• _EXERCISE_
Reproduce the stretch from the line containing "pose: elev=315.9 azim=226.0" through the end of the items, replacing "dist" with "distance" and leaving everything else unchanged. Omit the pictures from your answer.

• _EXCERPTED DATA_
****************
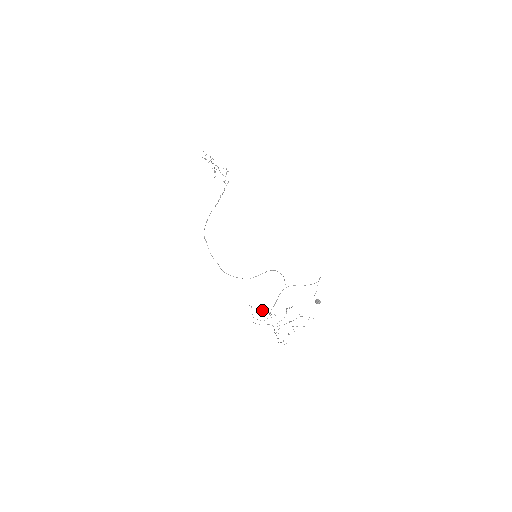
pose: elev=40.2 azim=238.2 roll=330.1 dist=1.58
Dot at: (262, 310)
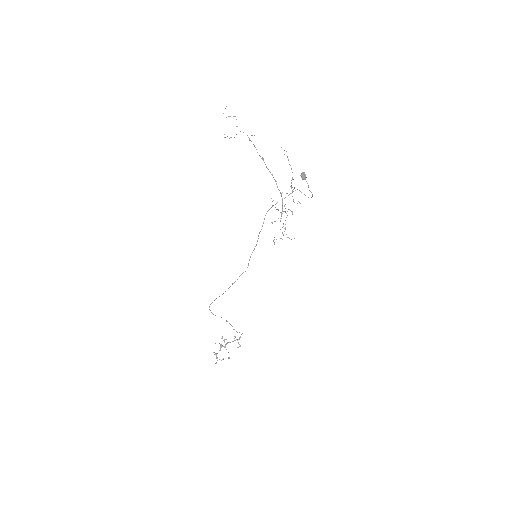
Dot at: occluded
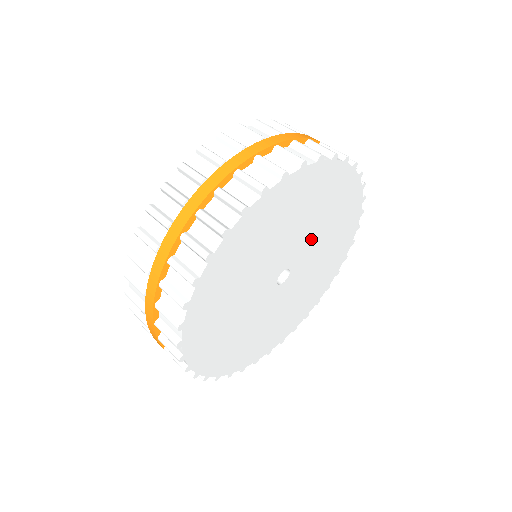
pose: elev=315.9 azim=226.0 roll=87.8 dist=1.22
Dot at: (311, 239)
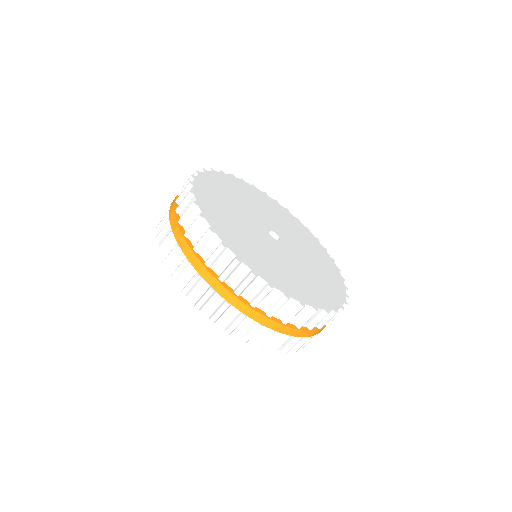
Dot at: (283, 229)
****************
• _RESULT OF THE TASK_
pose: elev=315.9 azim=226.0 roll=87.8 distance=1.22
Dot at: (311, 239)
Dot at: (283, 229)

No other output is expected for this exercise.